The Good Guy - Susan Beale

The inspiration for this novel came from Susan Beale’s adoption files. The papers included interviews with her mother, grandmother and one with her birth father. This is an extremely evocate, powerful and well-written novel that has truly captured the essence of 1960s suburban, New England and the plight and stigma of the unmarried mother.



The Mountain in my Shoe – Louise Beech

This novel is about a missing boy. A missing book. A missing husband. A woman who must find them all to find herself. But more than that it is about a young boy who has been fostered. Louise uses a Lifebook throughout the narrative – this is a book put together throughout a child’s time in care – to fill in the gaps – in this instance Conor’s past. It is a clever device and not one I had seen before. Exquisitely written and deeply touching, The Mountain in My Shoe is both a gripping psychological thriller and a powerful and emotive examination of the meaning of family … and just how far we are willing to go for the people we love.


The Essex Serpent – Sarah Perry

This Gothic novel was birthed to amazing reviews and it was one that had been on my TBR for some time. Along with many other people I also coveted the cover. From the first to the last page, I could not get enough of this book. Set in the early 1890s, and told with exquisite grace and intelligence, this novel is most of all a celebration of love and friendship, and the many different guises it can take.



The Mother – Yvvette Edwards

Another FLF guest, this novel is about a 16 year old boy who is stabbed and killed by another 16 year old boy. The book follows the trial of the boy accused of his murder and the narrator is the victim’s mum. A truly harrowing and emotional journey as the protagonist goes through a tidal wave of emotions dealing with that worst of all parent nightmares, losing a child. Extremely well-written, the narrative explores the harsh realities facing families who have lost children to knife crime.



Butterfly Fish - Irenosen Okoji

Irenosen also joined as at the Finchley Lit Fest where she spoke about Butterfly Fish, a powerfully told story of love and hope, of family secrets, power, political upheaval, loss and coming undone.
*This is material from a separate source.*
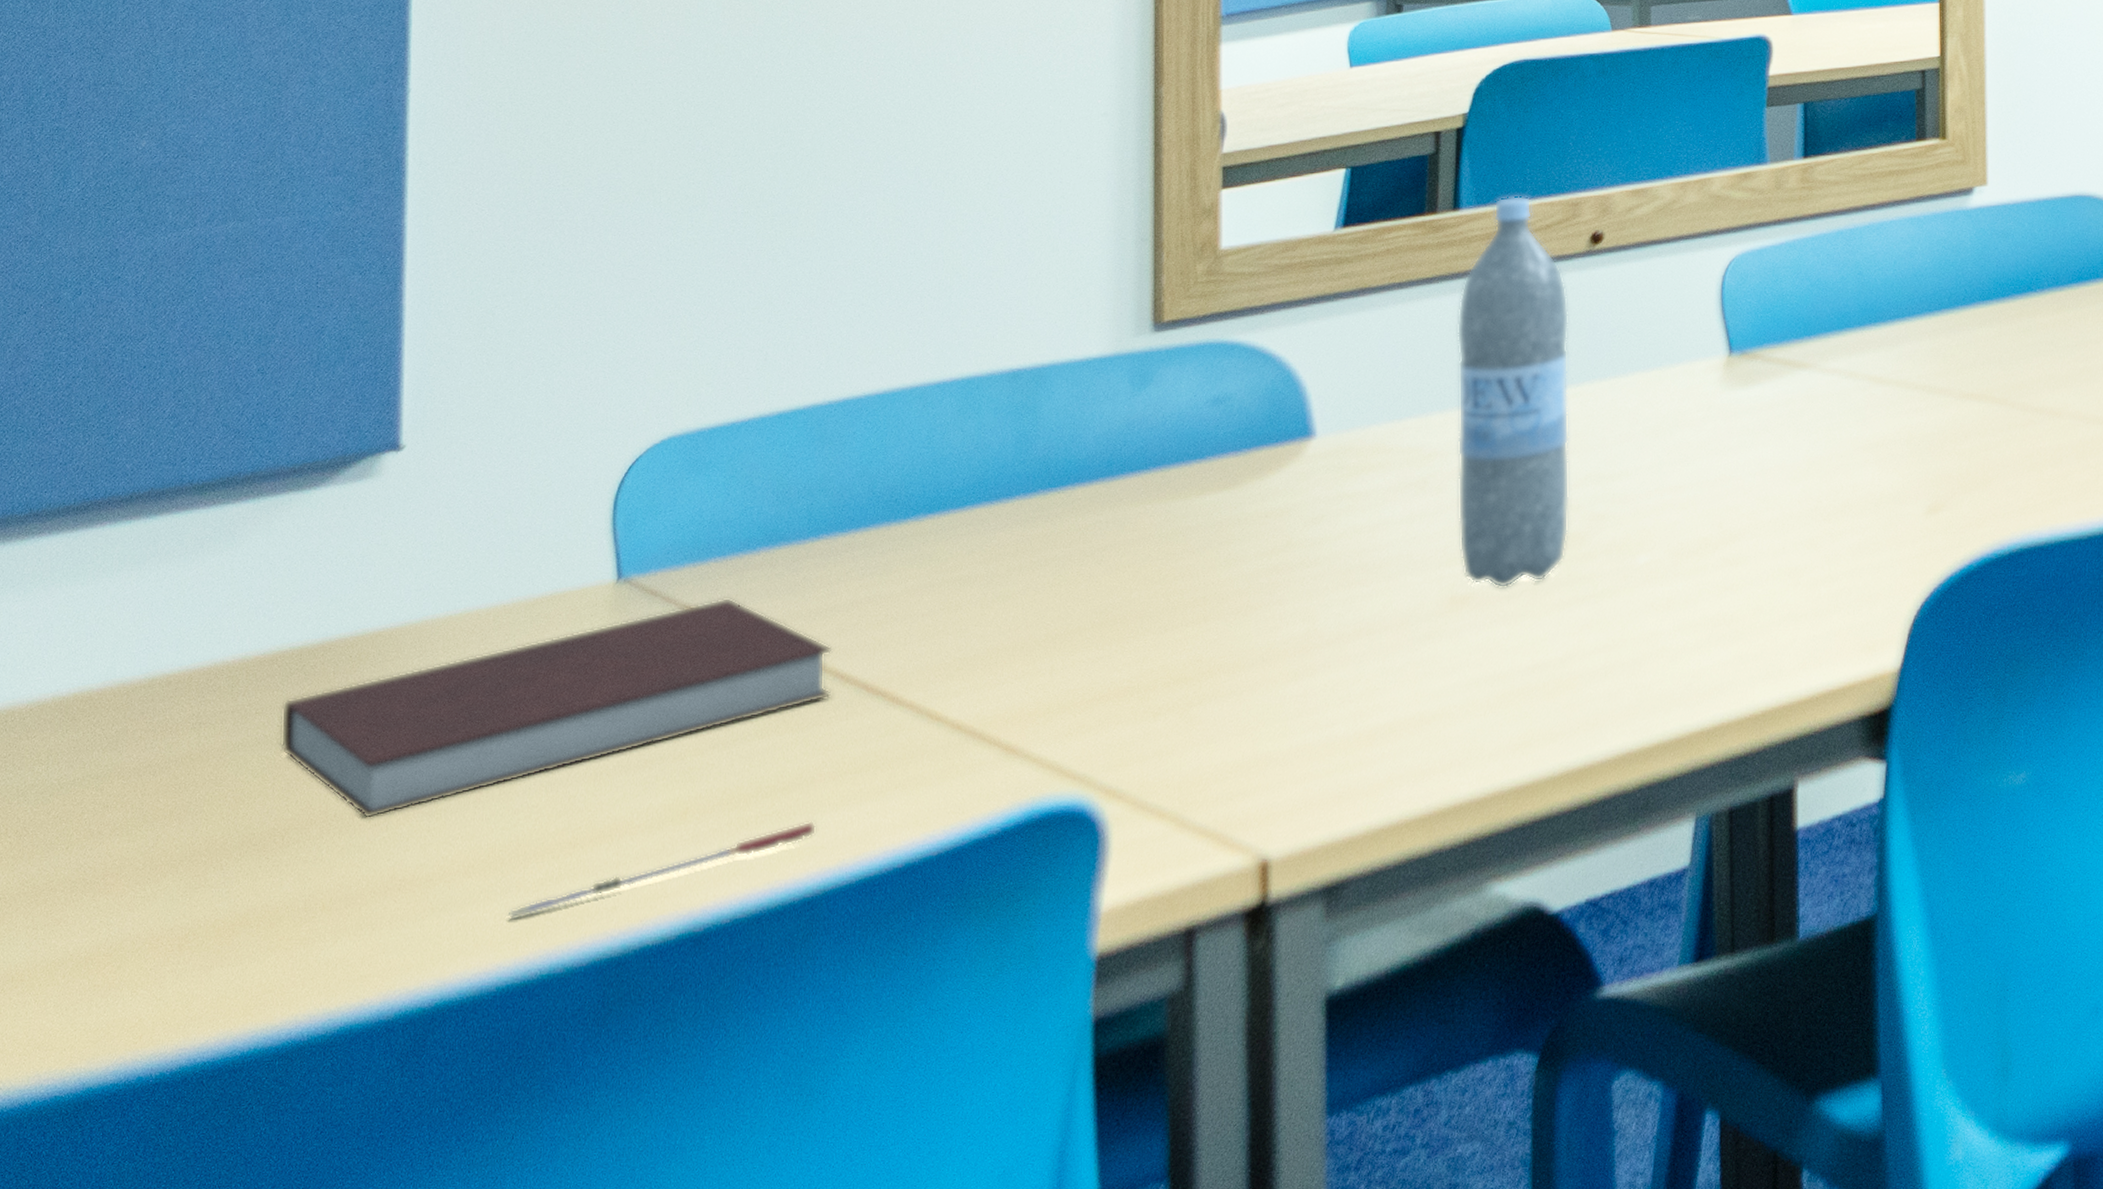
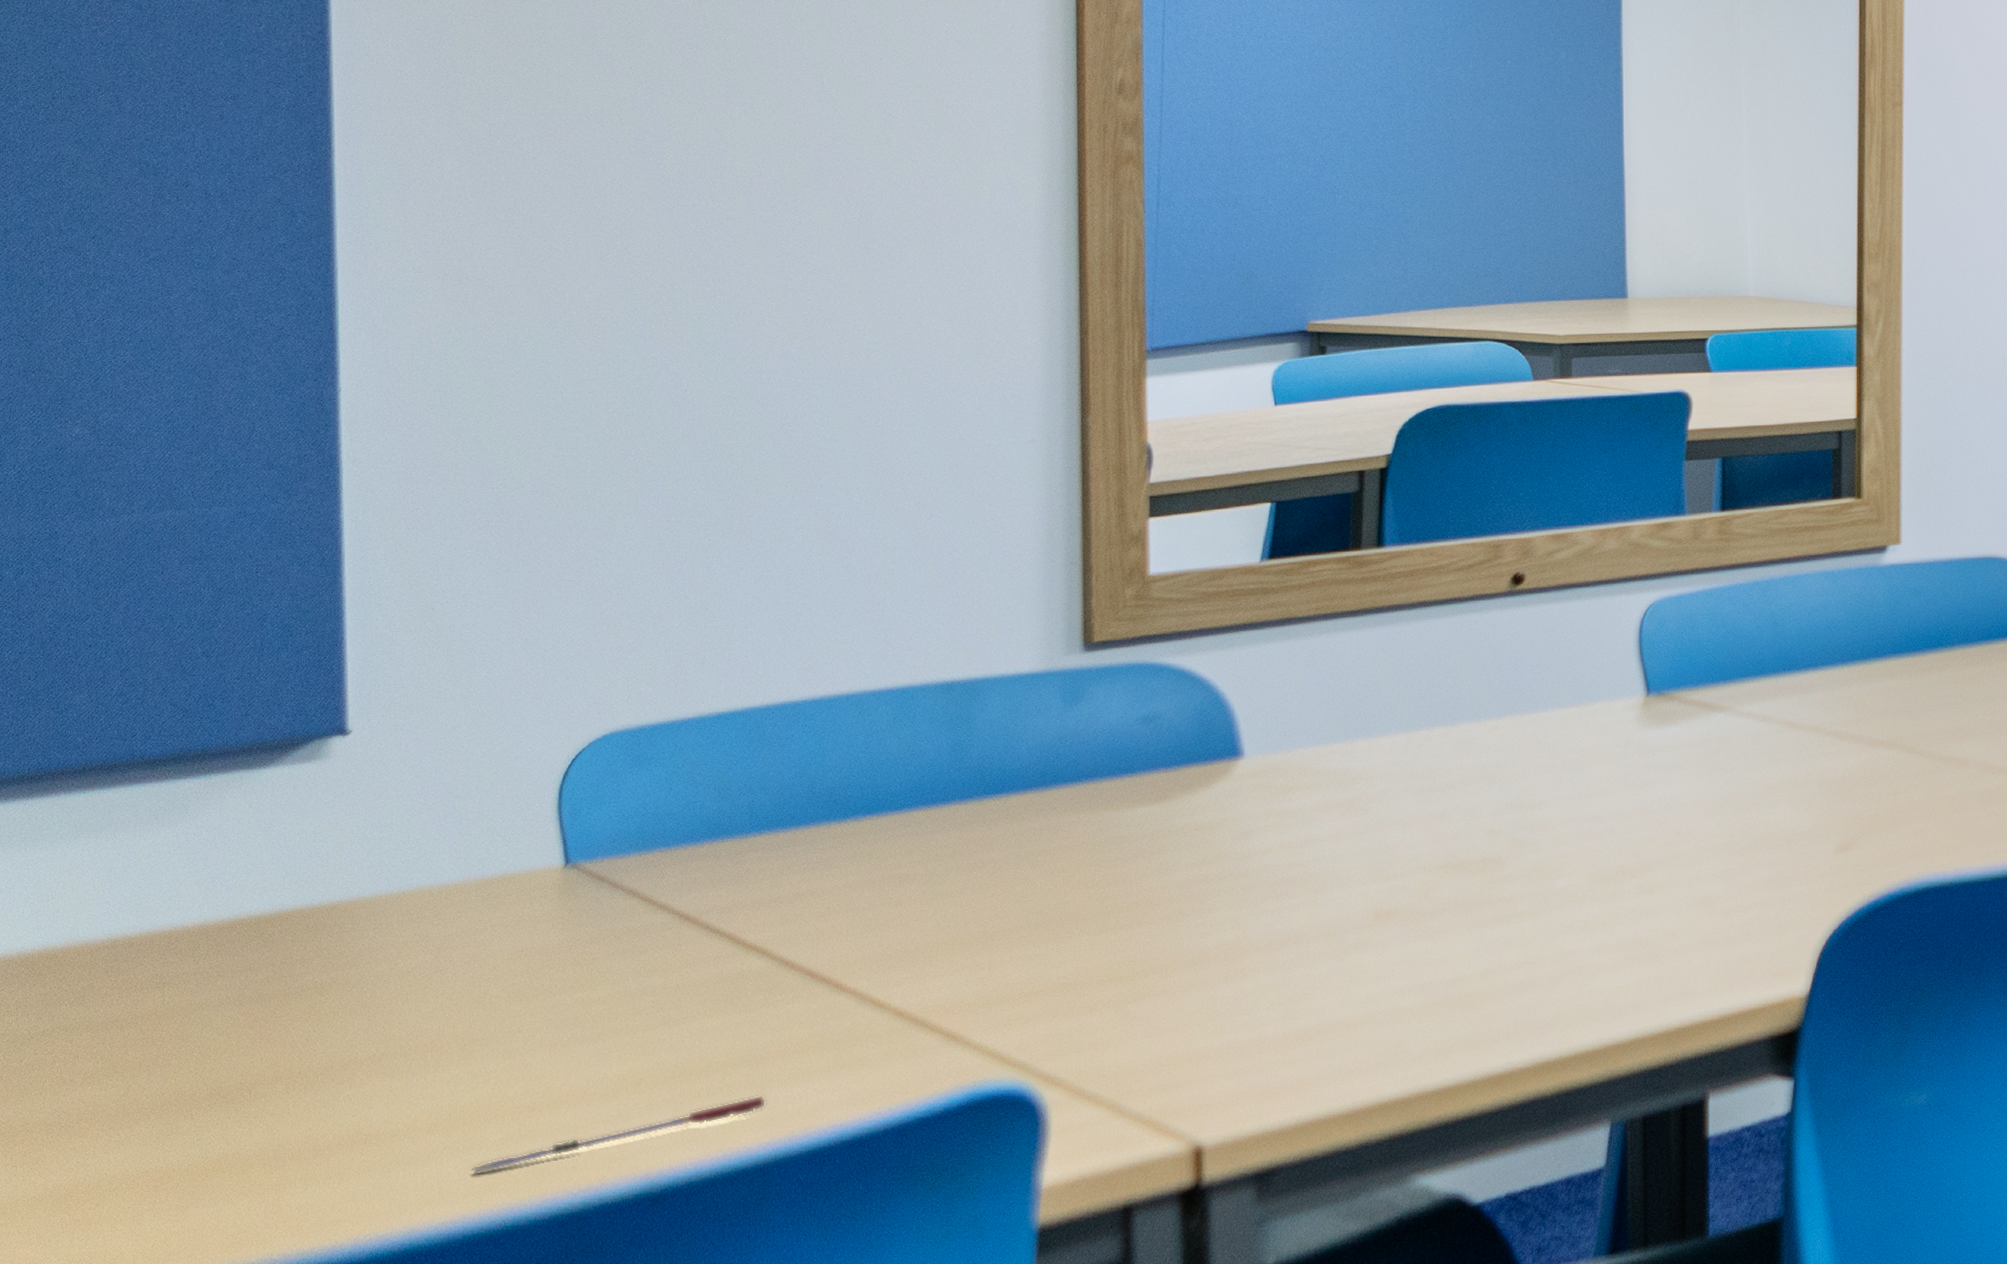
notebook: present [280,597,833,819] -> none [242,885,777,1078]
water bottle: present [1457,195,1570,589] -> none [1381,535,1491,906]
Let go and fly with the flow of the narrative of this haunting and compelling magical realism novel. The Benin scenes are particularly breathtaking. It is a story of epic proportions, skillfully held together by Irenosen Okojie, an author to watch out for in the future.



The Unexpected Inheritance of Inspector Chopra – Vaseem Khan

Another Finchley Literary Festival guest, Vaseem kept us all entertained with his experiences in Mumbai that were the inspiration for the series. On arriving in Mumbai he was greeted with the unusual sight of seeing an elephant wandering down the centre of the road. This vision stayed with him and a passion for elephants developed – after cricket and literature of course! A well written book, easy to read and very entertaining with wonderful descriptions of the vibrant city of Mumbai. It is the first in the Baby Ganesh detective agency series, I have the second in the series on my TBR list.

All that is left for me to do now, is wish you a very healthy, creative, and booky NEW YEAR.